▶ [MATERIAL FOR THIS EXERCISE]:
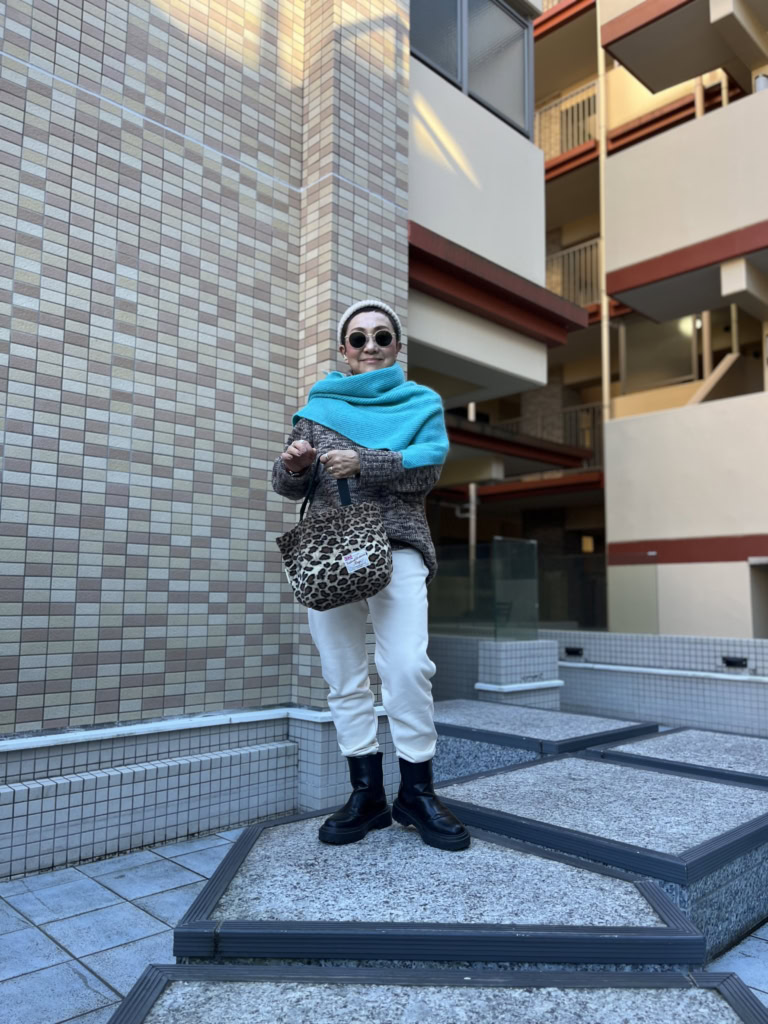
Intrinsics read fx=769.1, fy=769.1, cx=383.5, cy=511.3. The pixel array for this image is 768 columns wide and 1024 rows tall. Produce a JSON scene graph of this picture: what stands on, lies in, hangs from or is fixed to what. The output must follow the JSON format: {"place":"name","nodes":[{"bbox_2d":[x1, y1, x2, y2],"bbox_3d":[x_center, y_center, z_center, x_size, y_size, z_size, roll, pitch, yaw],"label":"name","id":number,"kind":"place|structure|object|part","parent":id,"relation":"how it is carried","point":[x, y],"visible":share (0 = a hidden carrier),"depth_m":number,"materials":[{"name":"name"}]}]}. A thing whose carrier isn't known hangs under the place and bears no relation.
{"place":"outdoors","nodes":[
{"label":"outdoors","id":0,"kind":"place"},
{"bbox_2d":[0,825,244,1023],"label":"tiled pavement","id":1,"kind":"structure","parent":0,"point":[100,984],"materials":[{"name":"grey tile"}]},
{"bbox_2d":[0,0,415,862],"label":"tiled wall","id":2,"kind":"structure","parent":0,"point":[53,31],"depth_m":3.85,"materials":[{"name":"beige tile"}]},
{"bbox_2d":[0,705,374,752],"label":"white ledge","id":3,"kind":"object","parent":2,"relation":"attached to","point":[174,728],"visible":0.73,"depth_m":3.54,"materials":[{"name":"white"}]},
{"bbox_2d":[410,0,533,139],"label":"window","id":4,"kind":"structure","parent":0,"point":[456,78],"depth_m":7.27,"materials":[{"name":"grey glass"}]},
{"bbox_2d":[417,0,767,642],"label":"apartment building","id":5,"kind":"structure","parent":0,"point":[712,575],"depth_m":10.58,"materials":[{"name":"beige paint"}]},
{"bbox_2d":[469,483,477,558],"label":"pole","id":6,"kind":"object","parent":5,"relation":"attached to","point":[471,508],"visible":0.34,"depth_m":11.88,"materials":[{"name":"white metal"}]},
{"bbox_2d":[495,402,603,465],"bbox_3d":[3.490,-1.487,15.537,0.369,1.664,3.119,6,-8,-44],"label":"balcony railing","id":7,"kind":"object","parent":5,"relation":"attached to","point":[587,439],"visible":0.36,"depth_m":15.48,"materials":[{"name":"metal"}]},
{"bbox_2d":[532,80,598,161],"bbox_3d":[3.497,-7.606,15.536,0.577,1.588,2.543,6,-8,-44],"label":"balcony railing","id":8,"kind":"object","parent":5,"relation":"attached to","point":[560,104],"visible":0.37,"depth_m":15.38,"materials":[{"name":"metal"}]},
{"bbox_2d":[544,237,602,307],"bbox_3d":[3.681,-4.527,14.846,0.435,1.545,2.173,6,-8,-44],"label":"balcony railing","id":9,"kind":"object","parent":5,"relation":"attached to","point":[587,244],"visible":0.36,"depth_m":14.83,"materials":[{"name":"metal"}]},
{"bbox_2d":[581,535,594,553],"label":"wall lamp","id":10,"kind":"object","parent":5,"relation":"attached to","point":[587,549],"visible":0.71,"depth_m":14.16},
{"bbox_2d":[596,1,611,628],"bbox_3d":[3.564,-3.805,12.470,0.214,13.015,0.195,6,-8,-44],"label":"drainpipe","id":11,"kind":"object","parent":5,"relation":"attached to","point":[606,379],"visible":0.67,"depth_m":12.38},
{"bbox_2d":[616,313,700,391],"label":"window","id":12,"kind":"structure","parent":5,"relation":"in","point":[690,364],"depth_m":13.47,"materials":[{"name":"glass"}]},
{"bbox_2d":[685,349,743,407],"label":"staircase","id":13,"kind":"structure","parent":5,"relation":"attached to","point":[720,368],"depth_m":11.40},
{"bbox_2d":[749,558,767,635],"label":"doorway","id":14,"kind":"structure","parent":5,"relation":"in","point":[764,603],"depth_m":9.10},
{"bbox_2d":[424,629,767,737],"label":"low tiled wall","id":15,"kind":"structure","parent":0,"point":[731,676],"depth_m":6.70,"materials":[{"name":"white tile"}]},
{"bbox_2d":[563,646,583,657],"bbox_3d":[1.892,1.403,7.664,0.108,0.104,0.243,6,-8,-44],"label":"wall light","id":16,"kind":"object","parent":15,"relation":"attached to","point":[568,650],"visible":0.96,"depth_m":7.63,"materials":[{"name":"black metal"}]},
{"bbox_2d":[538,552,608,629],"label":"glass panel","id":17,"kind":"object","parent":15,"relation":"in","point":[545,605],"visible":0.56,"depth_m":10.27,"materials":[{"name":"glass"}]},
{"bbox_2d":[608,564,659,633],"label":"glass panel","id":18,"kind":"object","parent":15,"relation":"attached to","point":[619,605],"visible":0.8,"depth_m":8.75,"materials":[{"name":"glass"}]},
{"bbox_2d":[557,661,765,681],"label":"ledge","id":19,"kind":"object","parent":15,"relation":"attached to","point":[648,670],"visible":0.83,"depth_m":6.90,"materials":[{"name":"white"}]},
{"bbox_2d":[722,656,749,669],"bbox_3d":[3.075,1.322,6.729,0.111,0.101,0.252,6,-8,-44],"label":"wall light","id":20,"kind":"object","parent":15,"relation":"attached to","point":[739,663],"visible":0.96,"depth_m":6.72,"materials":[{"name":"black metal"}]},
{"bbox_2d":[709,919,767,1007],"label":"tiled pavement","id":21,"kind":"structure","parent":0,"point":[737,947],"materials":[{"name":"grey tile"}]},
{"label":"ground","id":22,"kind":"structure","parent":0},
{"bbox_2d":[102,963,767,1023],"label":"stone step","id":23,"kind":"object","parent":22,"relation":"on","point":[705,997],"visible":0.98,"depth_m":1.65,"materials":[{"name":"grey stone"}]},
{"bbox_2d":[170,813,705,973],"bbox_3d":[0.131,1.272,2.429,1.327,0.408,1.379,6,-8,-44],"label":"stone step","id":24,"kind":"object","parent":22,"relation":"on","point":[625,887],"visible":0.71,"depth_m":2.05,"materials":[{"name":"stone"}]},
{"bbox_2d":[272,301,465,848],"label":"woman","id":25,"kind":"object","parent":24,"relation":"on","point":[336,629],"visible":0.89,"depth_m":2.54},
{"bbox_2d":[277,458,394,611],"bbox_3d":[-0.157,0.071,2.468,0.277,0.467,0.405,6,-8,-44],"label":"handbag","id":26,"kind":"object","parent":25,"relation":"in","point":[332,538],"visible":0.97,"depth_m":2.37,"materials":[{"name":"multicoloured fabric"}]},
{"label":"handles","id":27,"kind":"part","parent":26,"relation":"part of","materials":[{"name":"black"}]},
{"bbox_2d":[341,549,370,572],"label":"label","id":28,"kind":"object","parent":26,"relation":"attached to","point":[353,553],"visible":0.97,"depth_m":2.41,"materials":[{"name":"white"}]},
{"bbox_2d":[476,638,560,708],"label":"tiled pillar","id":29,"kind":"structure","parent":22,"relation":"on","point":[490,652],"depth_m":6.22,"materials":[{"name":"white tile"}]},
{"bbox_2d":[425,535,537,639],"bbox_3d":[0.742,0.714,7.078,1.161,0.875,0.666,6,-8,-44],"label":"glass panel","id":30,"kind":"object","parent":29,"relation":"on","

▶ [PROBLEM TO WORK ON]: Give back every record exactly, dropping its pictures.

▶ [TASK OUTPUT]:
Intrinsics read fx=769.1, fy=769.1, cx=383.5, cy=511.3. The pixel array for this image is 768 columns wide and 1024 rows tall. Produce a JSON scene graph of this picture: what stands on, lies in, hangs from or is fixed to what. The output must follow the JSON format: {"place":"name","nodes":[{"bbox_2d":[x1, y1, x2, y2],"bbox_3d":[x_center, y_center, z_center, x_size, y_size, z_size, roll, pitch, yaw],"label":"name","id":number,"kind":"place|structure|object|part","parent":id,"relation":"how it is carried","point":[x, y],"visible":share (0 = a hidden carrier),"depth_m":number,"materials":[{"name":"name"}]}]}. A thing whose carrier isn't known hangs under the place and bears no relation.
{"place":"outdoors","nodes":[
{"label":"outdoors","id":0,"kind":"place"},
{"bbox_2d":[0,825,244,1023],"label":"tiled pavement","id":1,"kind":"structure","parent":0,"point":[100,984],"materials":[{"name":"grey tile"}]},
{"bbox_2d":[0,0,415,862],"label":"tiled wall","id":2,"kind":"structure","parent":0,"point":[53,31],"depth_m":3.85,"materials":[{"name":"beige tile"}]},
{"bbox_2d":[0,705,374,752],"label":"white ledge","id":3,"kind":"object","parent":2,"relation":"attached to","point":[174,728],"visible":0.73,"depth_m":3.54,"materials":[{"name":"white"}]},
{"bbox_2d":[410,0,533,139],"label":"window","id":4,"kind":"structure","parent":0,"point":[456,78],"depth_m":7.27,"materials":[{"name":"grey glass"}]},
{"bbox_2d":[417,0,767,642],"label":"apartment building","id":5,"kind":"structure","parent":0,"point":[712,575],"depth_m":10.58,"materials":[{"name":"beige paint"}]},
{"bbox_2d":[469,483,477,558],"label":"pole","id":6,"kind":"object","parent":5,"relation":"attached to","point":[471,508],"visible":0.34,"depth_m":11.88,"materials":[{"name":"white metal"}]},
{"bbox_2d":[495,402,603,465],"bbox_3d":[3.490,-1.487,15.537,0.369,1.664,3.119,6,-8,-44],"label":"balcony railing","id":7,"kind":"object","parent":5,"relation":"attached to","point":[587,439],"visible":0.36,"depth_m":15.48,"materials":[{"name":"metal"}]},
{"bbox_2d":[532,80,598,161],"bbox_3d":[3.497,-7.606,15.536,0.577,1.588,2.543,6,-8,-44],"label":"balcony railing","id":8,"kind":"object","parent":5,"relation":"attached to","point":[560,104],"visible":0.37,"depth_m":15.38,"materials":[{"name":"metal"}]},
{"bbox_2d":[544,237,602,307],"bbox_3d":[3.681,-4.527,14.846,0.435,1.545,2.173,6,-8,-44],"label":"balcony railing","id":9,"kind":"object","parent":5,"relation":"attached to","point":[587,244],"visible":0.36,"depth_m":14.83,"materials":[{"name":"metal"}]},
{"bbox_2d":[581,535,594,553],"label":"wall lamp","id":10,"kind":"object","parent":5,"relation":"attached to","point":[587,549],"visible":0.71,"depth_m":14.16},
{"bbox_2d":[596,1,611,628],"bbox_3d":[3.564,-3.805,12.470,0.214,13.015,0.195,6,-8,-44],"label":"drainpipe","id":11,"kind":"object","parent":5,"relation":"attached to","point":[606,379],"visible":0.67,"depth_m":12.38},
{"bbox_2d":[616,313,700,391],"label":"window","id":12,"kind":"structure","parent":5,"relation":"in","point":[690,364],"depth_m":13.47,"materials":[{"name":"glass"}]},
{"bbox_2d":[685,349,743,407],"label":"staircase","id":13,"kind":"structure","parent":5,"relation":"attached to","point":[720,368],"depth_m":11.40},
{"bbox_2d":[749,558,767,635],"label":"doorway","id":14,"kind":"structure","parent":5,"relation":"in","point":[764,603],"depth_m":9.10},
{"bbox_2d":[424,629,767,737],"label":"low tiled wall","id":15,"kind":"structure","parent":0,"point":[731,676],"depth_m":6.70,"materials":[{"name":"white tile"}]},
{"bbox_2d":[563,646,583,657],"bbox_3d":[1.892,1.403,7.664,0.108,0.104,0.243,6,-8,-44],"label":"wall light","id":16,"kind":"object","parent":15,"relation":"attached to","point":[568,650],"visible":0.96,"depth_m":7.63,"materials":[{"name":"black metal"}]},
{"bbox_2d":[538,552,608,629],"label":"glass panel","id":17,"kind":"object","parent":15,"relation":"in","point":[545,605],"visible":0.56,"depth_m":10.27,"materials":[{"name":"glass"}]},
{"bbox_2d":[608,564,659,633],"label":"glass panel","id":18,"kind":"object","parent":15,"relation":"attached to","point":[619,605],"visible":0.8,"depth_m":8.75,"materials":[{"name":"glass"}]},
{"bbox_2d":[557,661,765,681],"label":"ledge","id":19,"kind":"object","parent":15,"relation":"attached to","point":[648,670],"visible":0.83,"depth_m":6.90,"materials":[{"name":"white"}]},
{"bbox_2d":[722,656,749,669],"bbox_3d":[3.075,1.322,6.729,0.111,0.101,0.252,6,-8,-44],"label":"wall light","id":20,"kind":"object","parent":15,"relation":"attached to","point":[739,663],"visible":0.96,"depth_m":6.72,"materials":[{"name":"black metal"}]},
{"bbox_2d":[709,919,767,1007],"label":"tiled pavement","id":21,"kind":"structure","parent":0,"point":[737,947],"materials":[{"name":"grey tile"}]},
{"label":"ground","id":22,"kind":"structure","parent":0},
{"bbox_2d":[102,963,767,1023],"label":"stone step","id":23,"kind":"object","parent":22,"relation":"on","point":[705,997],"visible":0.98,"depth_m":1.65,"materials":[{"name":"grey stone"}]},
{"bbox_2d":[170,813,705,973],"bbox_3d":[0.131,1.272,2.429,1.327,0.408,1.379,6,-8,-44],"label":"stone step","id":24,"kind":"object","parent":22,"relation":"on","point":[625,887],"visible":0.71,"depth_m":2.05,"materials":[{"name":"stone"}]},
{"bbox_2d":[272,301,465,848],"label":"woman","id":25,"kind":"object","parent":24,"relation":"on","point":[336,629],"visible":0.89,"depth_m":2.54},
{"bbox_2d":[277,458,394,611],"bbox_3d":[-0.157,0.071,2.468,0.277,0.467,0.405,6,-8,-44],"label":"handbag","id":26,"kind":"object","parent":25,"relation":"in","point":[332,538],"visible":0.97,"depth_m":2.37,"materials":[{"name":"multicoloured fabric"}]},
{"label":"handles","id":27,"kind":"part","parent":26,"relation":"part of","materials":[{"name":"black"}]},
{"bbox_2d":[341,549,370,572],"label":"label","id":28,"kind":"object","parent":26,"relation":"attached to","point":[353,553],"visible":0.97,"depth_m":2.41,"materials":[{"name":"white"}]},
{"bbox_2d":[476,638,560,708],"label":"tiled pillar","id":29,"kind":"structure","parent":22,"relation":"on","point":[490,652],"depth_m":6.22,"materials":[{"name":"white tile"}]},
{"bbox_2d":[425,535,537,639],"bbox_3d":[0.742,0.714,7.078,1.161,0.875,0.666,6,-8,-44],"label":"glass panel","id":30,"kind":"object","parent":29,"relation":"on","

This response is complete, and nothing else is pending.